We were having the greatest day. Erika and I decided to go mountain biking together. She’s tall and gorgeous and so of course, she is a perfect fit for my tall and gorgeous husband’s elite mountain bike. So fresh. Anyway. We took our time with our ride – enjoying the pretty views, noticing that an osprey actually makes a sweet little “chirp chirp chirp” sound instead of the terrifying squawk I assumed such a glorious bird of prey would make, and yelling, “Woooo!” as we went over the fun obstacles and add-ins that Club Scrub has been working so hard on providing for us. #thanksDorsey
We took a little rest after Doe and snapped a selfie on self-timer. A dude rode by while I was trying to strategically place my phone in a tree branch. My response to that was, “Yes! Now the spiderwebs will definitely be all gone, Woot!” I prepped Erika for the ride, letting her know that just as she was getting comfy with the awesome initial downhill on Big Burn, she’d have to slam on her brakes for a sharp right turn right before an uphill. Big Burn, you’re such a jerk. Anyway.
We finished up Big Burn and ran into some bird dudes on our way to
Sand Pit Fire Ring (ok fine it’s a lot better than it used to be. again, #thanksDorsey), the last of two trails we were planning to complete. It was apparently Scrub Jay Wednesday at JDSP, and they were out looking for birds. They saw a bald eagle and they even saw that Osprey I saw. Apparently it had a white stripe on its butt. I didn’t notice because I was trying not to crash my mountain bike at that point. It was more like, bird-osprey-chirp-really?!
I crashed my bike at the first hairpin turn on Fire Ring and all the air burped from my tubeless tire, so I had to stop and refill it with the nifty cartridge thing David put in my CamelBak. While I was doing that, as we’d been drinking PLENTY of water trying to cool down, tall, gorgeous Erika decided to find a discreet place to relieve herself. “I’m going to pee too!” I said. “Gotta get this fixed first.” I was working on my tire when I heard, “Oh. My. God. There. Is. A. GRENADE……!! Right behind me!!” I thought for sure maybe it was a pine cone that maybe LOOKED like a grenade. But no, it was a grenade. A rusty old grenade surrounded by the blackened trunks of the palmettos that had just recently gone through one of JDSP’s controlled burns.
Of course I had to take a photo of it. Eerily, as I clicked the button, the self-timer started to count down. Just what you want to see, a countdown superimposed on a photo of a grenade. So, as I’m getting back to the bike, Erika is just leaving the area because, um, grenade! It looked to be WWII era, so probably totally significant and historical and stuff, but who knows, maybe it survived all the controlled burns and rains over the last 3/4 century; she didn’t want to take a chance. I justified my hanging out near the grenade as me making sure the authorities knew what to look for! It was not in great shape!

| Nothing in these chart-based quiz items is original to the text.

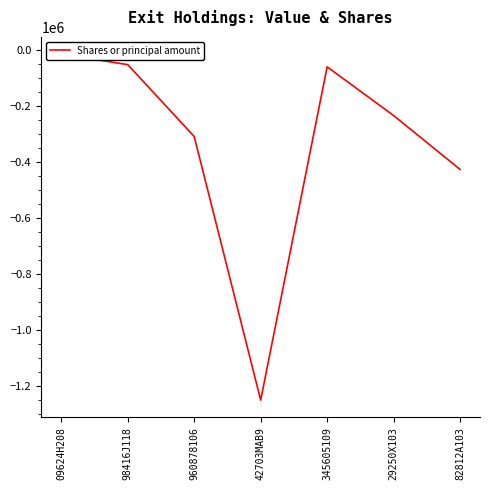

Rank the categories by value from lowest to highest.

42703MAB9, 82812A103, 960878106, 29250X103, 345605109, 98416J118, 09624H208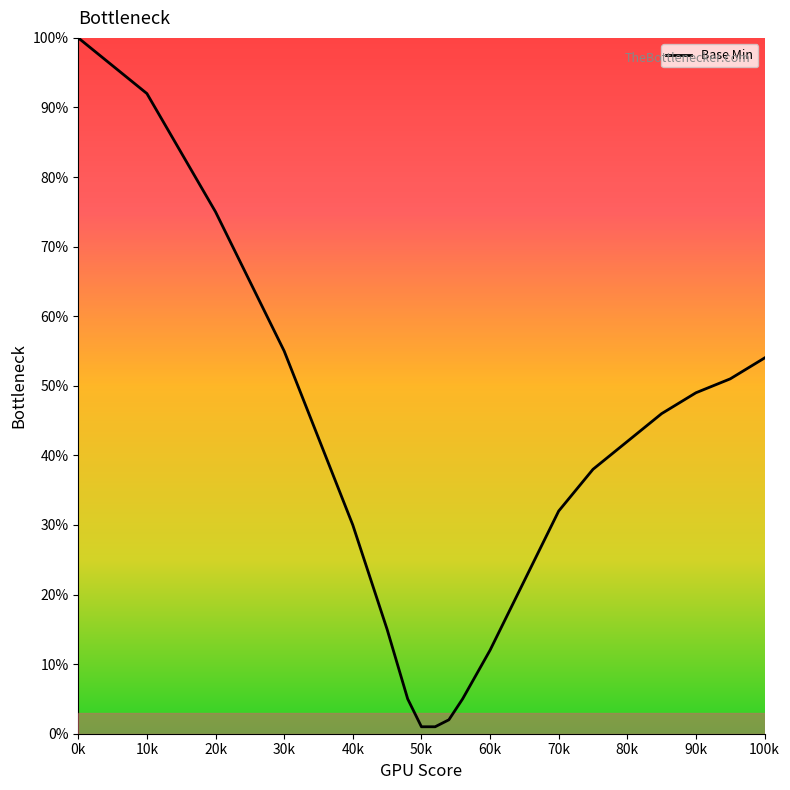

What is the greatest value displayed?

100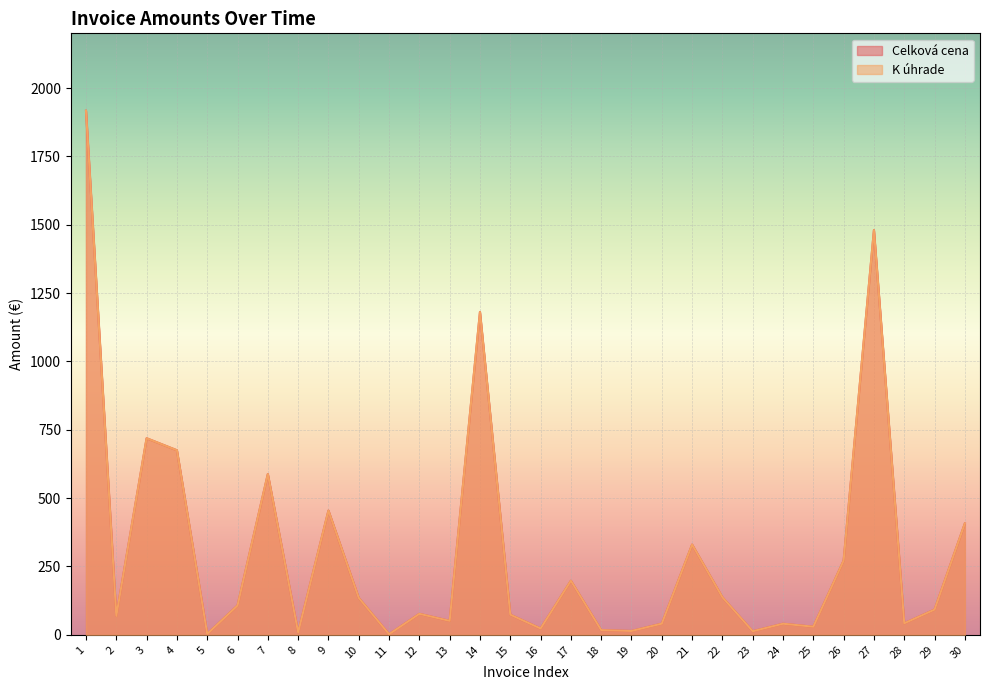

Reading right to left, list all the values displayed in this chart.

Celková cena: 407.4	92.2	42.1	1480.3	271.7	29.6	40.5	13.1	137.2	330.0	40.9	14.1	17.2	197.8	23.1	73.7	1180.9	51.0	76.8	2.3	135.0	454.4	9.0	588.0	107.2	3.3	675.0	719.0	69.0	1917.0
K úhrade: 407.4	92.2	42.1	1480.3	271.7	29.6	40.5	13.1	137.2	330.0	40.9	14.1	17.2	197.8	23.1	73.7	1180.9	51.0	76.8	2.3	135.0	454.4	9.0	588.0	107.2	3.3	675.0	719.0	69.0	1917.0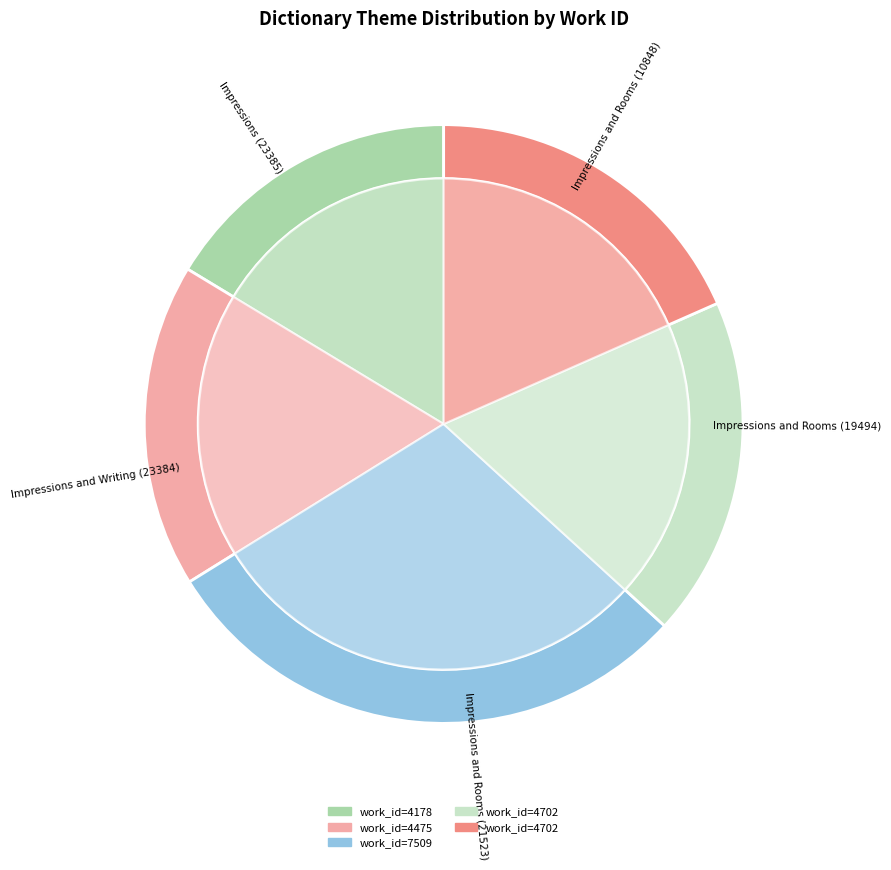

Is there any slice that represents more than half of the pie?

No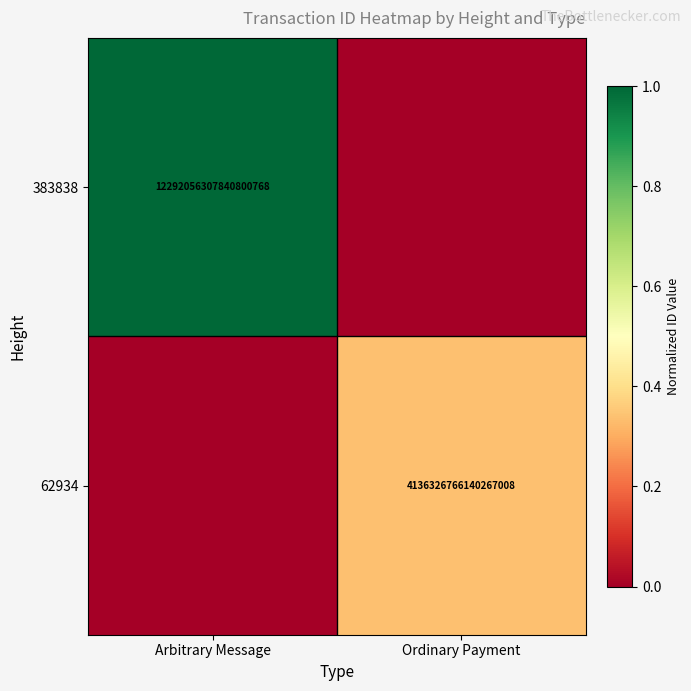

The 383838 series shows 1.6 at Arbitrary Message. True or false?

False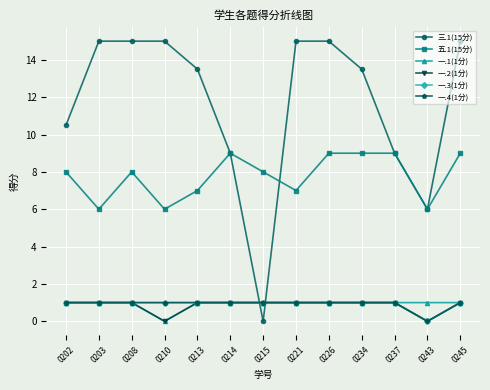

How many series are shown in this chart?

6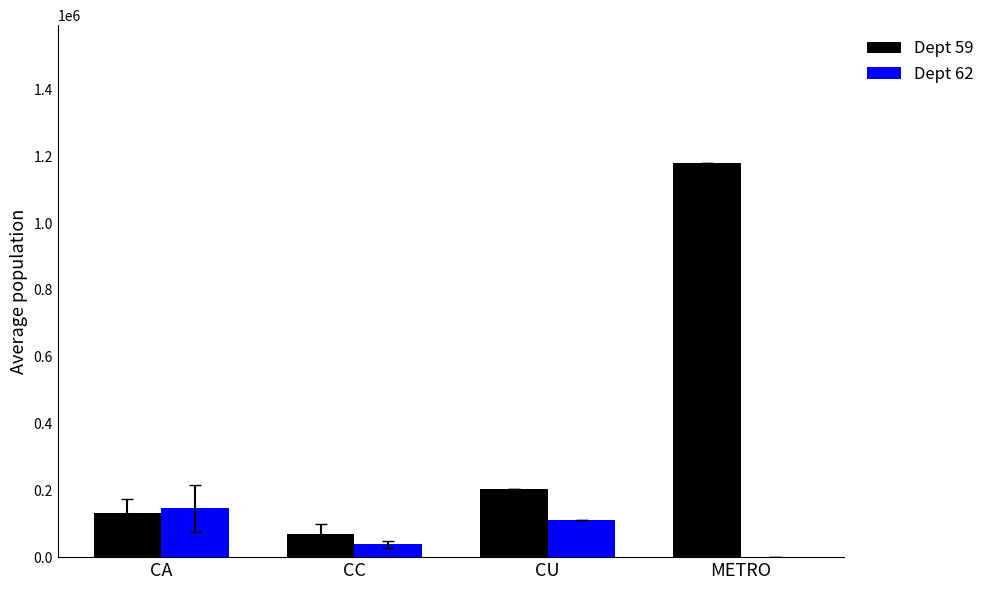

Is it true that Dept 59 equals 330749.3 at CU?

False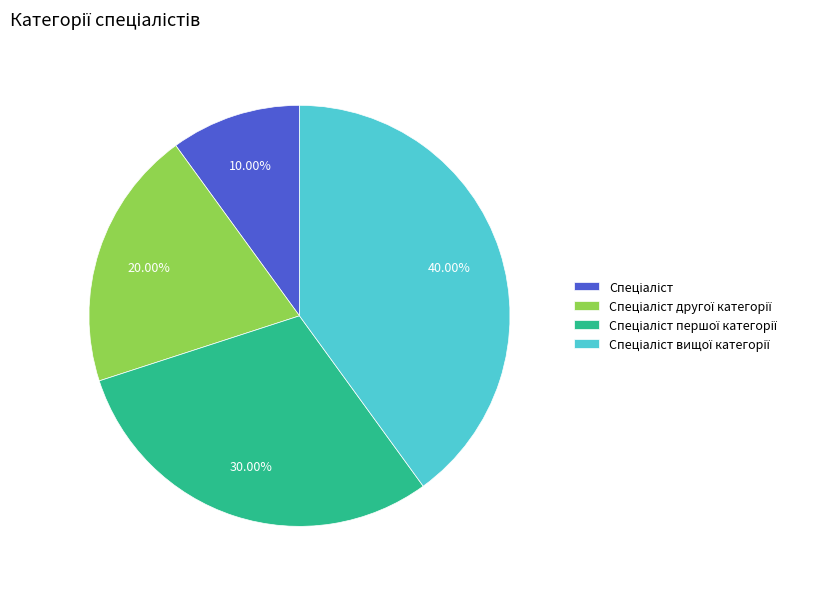

Does any single category account for the majority?

No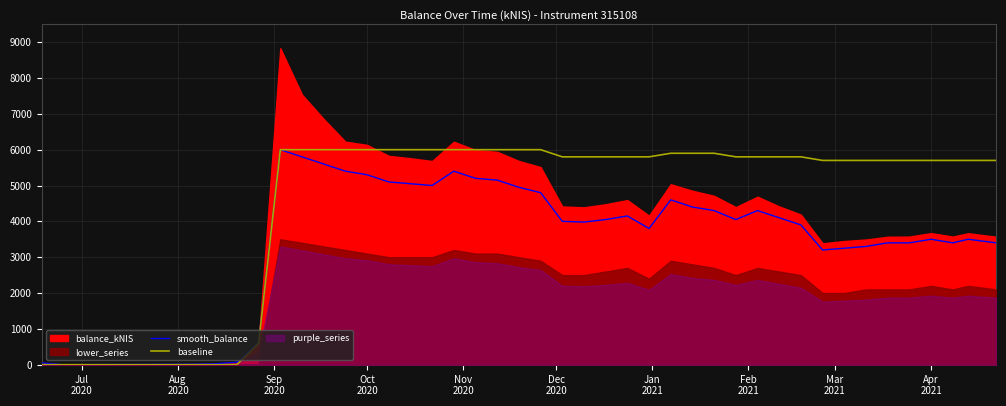

What is the highest value of the baseline series?

6000.0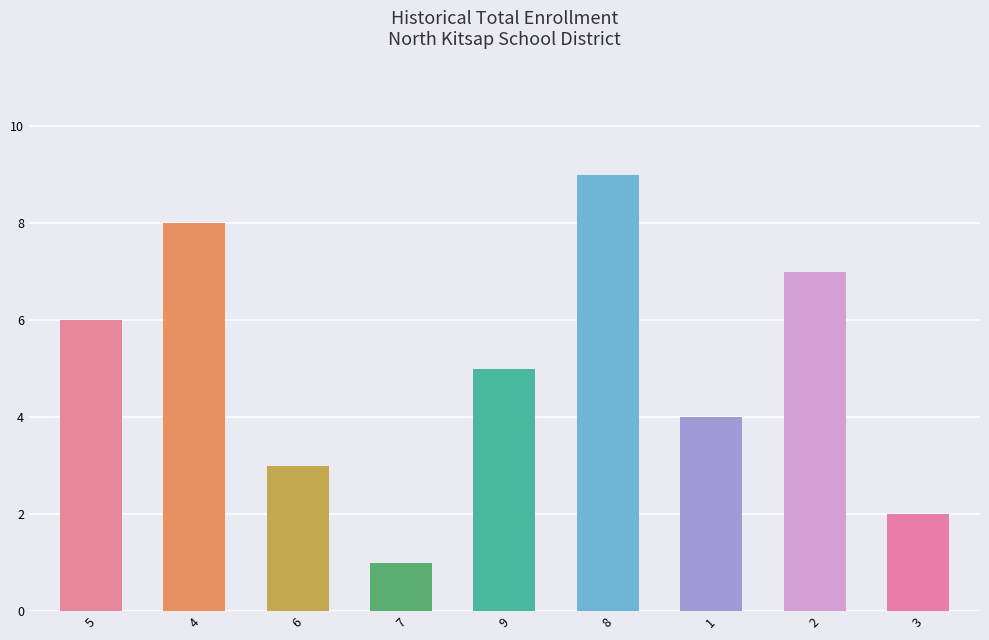

How many data points are less than 5?

4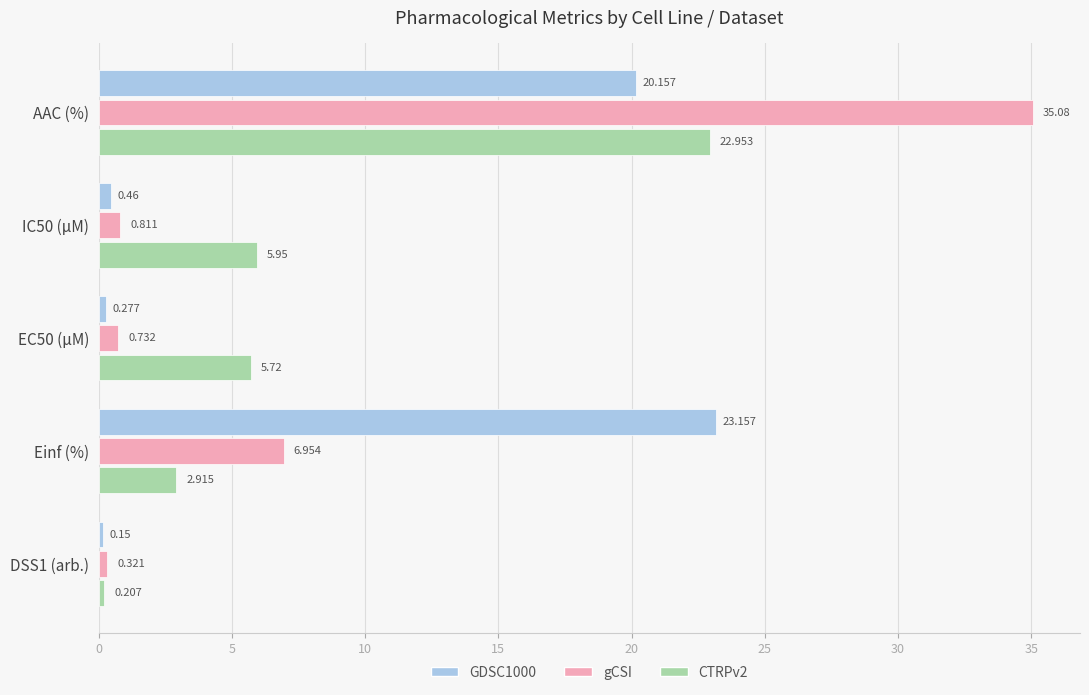

At how many categories does at least one series exceed 9?

2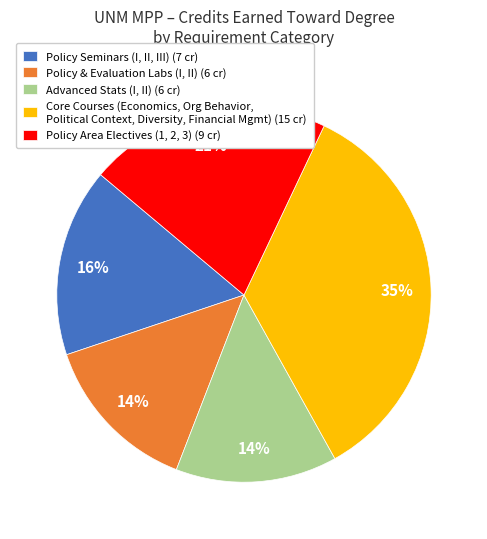

Does any single category account for the majority?

No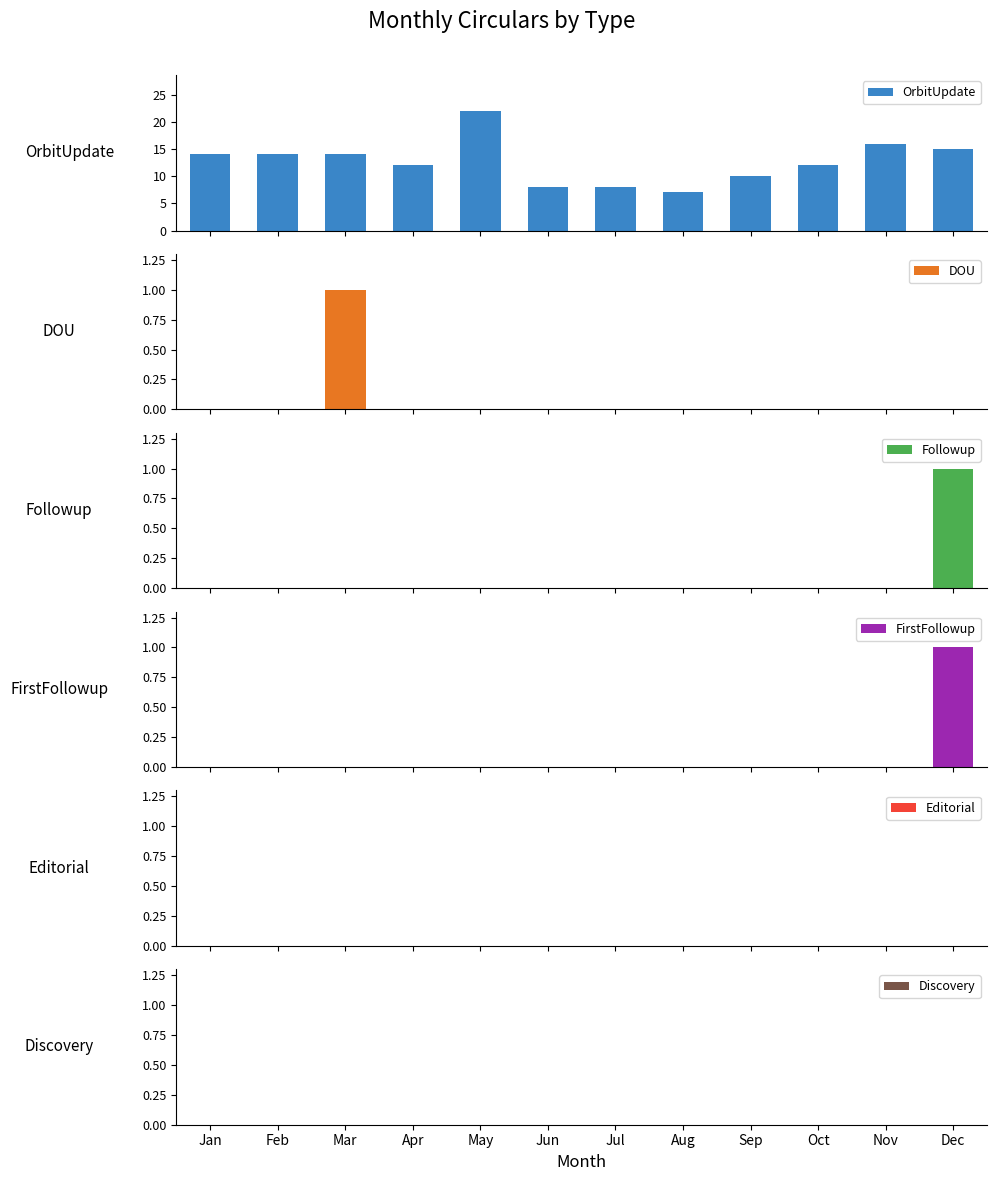

Which series has the largest total across all categories?

OrbitUpdate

So after that, I crashed my bike again, well not really crashed, but I did rip my tire (discovered later, dang roots!) and burp the air again. Argh! Refilled it again, rode on, but not 30 yards later the air was gone again, partially due to me forgetting to tighten down the valve and partially due to the rip in the tire. I had to go pick up my car riding on David’s bike back to the lot, then go pick up Erika from the spot on the side of the road I directed her to. I forgot all about the grenade until I got home and finished posting Strava results, when I added the grenade pic to my ride.
So then I called Dorsey, the Club Scrub president – he is in charge of all our mountain biking trails and I thought if anyone would know who to contact, it would be him. Sure enough, he rattled off several organizations that went over my head that he was going to contact. Historical something something…(oh crap, did we almost pee on an artifact!?) I told him exactly where it was (that hairpin turn needs to be renamed “grenade-pin turn” for sure, btw) and he found it, thank goodness.
About 5 o’clock, in between counseling sessions I got a call from Dorsey and he’s giggling his ass off. I don’t know how else to put it. Sorry, pardon my french, or whatever. “You should come down here!” he says. “They’ve got a semi, two firetrucks, the sheriff’s office, and some people that are going to blow it up! Nobody wants to touch it!” Whoa. Glad Erika didn’t pee on that grenade, sheesh!
I got a text later after a few other sessions that apparently it was a paperweight. Man, I felt kinda naïve! But it looked so real! And apparently the authorities were convinced. I felt a little better considering that, but still a little sheepish. Then I was informed that it was an actual grenade, but it had been drilled out to make a paperweight. You know, like “Complaint Department, pull here” type of thing. Hilarious! Except when you’re about to take a pee in the woods right on top of it. Eeks!